Snowdonia National Park, one of the UK’s most spectacular wilderness areas, is home to otters, osprey, polecats and one gigantic battery. 19th century quarrymen excavated corridors and caves here, in the mountain called Elidir, and in the 1970s engineers enlarged these and popped a hydroelectric-pumped storage plant inside. When electricity is cheap and plentiful, water is pumped up to Marchwyn Mawr, a reservoir near the mountain’s peak; at night, water pours out of Marchwyn through the hydroelectric turbines and drains into Llyn Peris, a lake at the foot of the slopes. The process produces a surge of energy, cheaply and quickly, for moments when the national grid can be overwhelmed—say, after a football match or an episode of Coronation Street, when the whole country puts on the kettle for a cup of tea.
When we were courting, my husband took me on a date to tour the Dinorwig power plant, and that’s where I got the cup of tea line. In fact, this was the only use of the reserve power mentioned to us tourists. Promotional materials indicate that Dinorwig exists solely for the sake of a vast and unacknowledged national tea party.
I’d been promised a weekend in a beautiful natural setting, and was a bit sore to find myself visiting some heavy industry. Also, the tour blew my developing-country brain. In South Africa, where I come from, we build power plants as part of a five-year industrial modernisation strategy, or, alternatively, just to keep the lights on. We also enforce a very strict separation between human civilisation and national parks, a distinction that rich countries are keen for Africa to sustain. It’s precisely because local habitants were forcibly removed, and agricultural and industrial development prevented, that African protected reserves are “the biodiversity sinks” of the world; this is also why international development funds, as well as international foundation money, is poured into the highly militarised policing of their boundaries.
In addition to the power plant at Dinorwig, inside Snowdonia National Park, there are several villages and a ‘significant amount of agriculture’, amounting to a population of 26,000 humans, and an untold number of sheep.
The hypocrisy is not the point. In the Selous Game Reserve, where there are around 15,000 elephants and countless birds, conservation baselines and outcomes are vastly different. Most British land has had its own history of dispossession and enclosure. Dinorwig was built inside the old mountain quarry with the specific purpose of minimising impact; wild heather spores were gathered for repropagating the slopes, and Arctic char were relocated.
The larger question is: What does “belong” in a national park?
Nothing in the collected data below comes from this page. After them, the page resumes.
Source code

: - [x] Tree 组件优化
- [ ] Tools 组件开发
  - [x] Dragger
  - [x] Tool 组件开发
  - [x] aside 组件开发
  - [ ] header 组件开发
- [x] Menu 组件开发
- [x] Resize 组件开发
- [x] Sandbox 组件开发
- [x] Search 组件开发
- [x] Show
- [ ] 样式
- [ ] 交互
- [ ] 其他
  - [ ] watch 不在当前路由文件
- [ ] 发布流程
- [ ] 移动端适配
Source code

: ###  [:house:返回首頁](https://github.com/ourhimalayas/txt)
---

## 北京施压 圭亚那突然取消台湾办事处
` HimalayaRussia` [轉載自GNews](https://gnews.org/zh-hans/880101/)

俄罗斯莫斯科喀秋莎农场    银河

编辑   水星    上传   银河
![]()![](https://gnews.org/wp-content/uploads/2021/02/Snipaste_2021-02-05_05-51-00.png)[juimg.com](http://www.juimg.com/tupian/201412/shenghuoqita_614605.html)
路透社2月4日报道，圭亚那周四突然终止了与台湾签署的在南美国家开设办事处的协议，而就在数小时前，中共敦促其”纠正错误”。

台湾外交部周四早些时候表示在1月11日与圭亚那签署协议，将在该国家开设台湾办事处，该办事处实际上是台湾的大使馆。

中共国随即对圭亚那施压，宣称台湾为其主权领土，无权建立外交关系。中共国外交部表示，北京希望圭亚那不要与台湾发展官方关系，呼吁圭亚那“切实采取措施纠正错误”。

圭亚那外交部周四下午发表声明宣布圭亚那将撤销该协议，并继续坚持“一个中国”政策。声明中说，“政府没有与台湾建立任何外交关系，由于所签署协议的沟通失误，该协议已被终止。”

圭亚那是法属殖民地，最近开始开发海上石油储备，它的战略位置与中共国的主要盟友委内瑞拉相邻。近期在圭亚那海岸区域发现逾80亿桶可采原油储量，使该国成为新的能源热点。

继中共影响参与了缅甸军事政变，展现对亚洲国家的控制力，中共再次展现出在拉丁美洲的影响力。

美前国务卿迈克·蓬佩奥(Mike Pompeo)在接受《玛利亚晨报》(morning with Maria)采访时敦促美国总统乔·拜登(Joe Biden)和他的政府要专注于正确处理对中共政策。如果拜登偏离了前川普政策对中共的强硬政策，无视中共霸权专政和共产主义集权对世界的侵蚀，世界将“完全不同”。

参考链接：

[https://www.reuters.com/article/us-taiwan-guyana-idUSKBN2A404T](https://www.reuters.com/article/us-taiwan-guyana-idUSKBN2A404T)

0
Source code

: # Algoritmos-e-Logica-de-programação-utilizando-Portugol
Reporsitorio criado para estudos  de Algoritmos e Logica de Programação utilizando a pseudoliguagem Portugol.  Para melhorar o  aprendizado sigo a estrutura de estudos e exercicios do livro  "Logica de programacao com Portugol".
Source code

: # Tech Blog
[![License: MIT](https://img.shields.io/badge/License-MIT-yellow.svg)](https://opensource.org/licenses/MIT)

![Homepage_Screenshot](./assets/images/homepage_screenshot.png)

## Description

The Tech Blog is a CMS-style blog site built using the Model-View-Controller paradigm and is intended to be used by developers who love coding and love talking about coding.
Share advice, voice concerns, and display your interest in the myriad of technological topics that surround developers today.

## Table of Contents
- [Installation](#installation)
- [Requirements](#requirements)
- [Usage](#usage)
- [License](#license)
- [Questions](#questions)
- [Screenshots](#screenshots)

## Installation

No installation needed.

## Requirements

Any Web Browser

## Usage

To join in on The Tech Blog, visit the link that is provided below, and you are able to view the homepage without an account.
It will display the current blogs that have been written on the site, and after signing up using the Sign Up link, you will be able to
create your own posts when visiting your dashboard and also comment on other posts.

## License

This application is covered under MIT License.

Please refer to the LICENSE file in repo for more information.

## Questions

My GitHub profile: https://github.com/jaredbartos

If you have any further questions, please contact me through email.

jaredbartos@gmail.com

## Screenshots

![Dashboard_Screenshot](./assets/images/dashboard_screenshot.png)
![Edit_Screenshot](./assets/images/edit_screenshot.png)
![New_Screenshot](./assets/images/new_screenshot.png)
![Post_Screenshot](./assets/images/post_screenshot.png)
This turns out to be one of the most fiery debates in conservation. Donald Trump tried to portray the success of his administration’s conservation policy as all the once-forbidden things that he made happen in America’s beautiful wilderness spaces: hunting, fishing, and oil and gas exploration. In some African countries, militaries employ shoot-to-kill policies against suspected poachers—a ‘war’ in which the mounting casualties have included ambushed rangers, cattle herders, and migrants just looking for a way to cross borders. In Latin America, more shadowy forces, linked to corrupt officials and venal corporate interests, murder activists who try to keep loggers out of forests, miners out of rivers and commerce out of state-designated nature.
Or, consider the Rufiji Valley, in the Selous, where the Tanzanian government has begun construction on a hydroelectric dam that would more than double the country’s electricity supply. This project has been met with fierce criticism from international NGOs and European politicians, who decry the violation of a space ‘relatively undisturbed by human beings’. Friends, this message is not well received.
In The Conservation Revolution: Radical Ideas for Saving Nature Beyond the Anthropocene, authors Bram Buscher and Robert Fletcher offer a sort of anti-capitalist third way. Two major fault lines, they argue, cut through every important question in conservation in the ‘Anthropocene’. Firstly: is capitalism the solution or the problem? And secondly: are humans separate from nature, or a part of nature?
The inability of conservation advocates to navigate these questions is both a symptom and a source of conservation’s failure. For Buscher and Fletcher, capitalism is quite clearly the problem; as to the second question, some acknowledgement of separation is required in order to make sense of our current predicament. This approach resists both Trumpian exploitation and armed ‘neoprotectionism’—it might mean, for example, more Dinorwigs in Tanzania, and less space for European livestock farms outside of protected areas. The authors characterize their views as (literally) ‘convivial’; humanity and the rest of nature have to find a better way to ‘con vivere’ (to live with).
It wasn’t the worst date ever, then, the minibus through Dinorwig. Years later, here’s me, agreeing with George Monbiot that the UK’s farm landscapes are ‘sheep-scraped misery’, and bucolic scenes are ecological devastation. But then also marvelling at the ingenuity and—in some ways, the sensitivity—of Dinorwig. Puzzling through the problems of co-existence, over a cup of tea.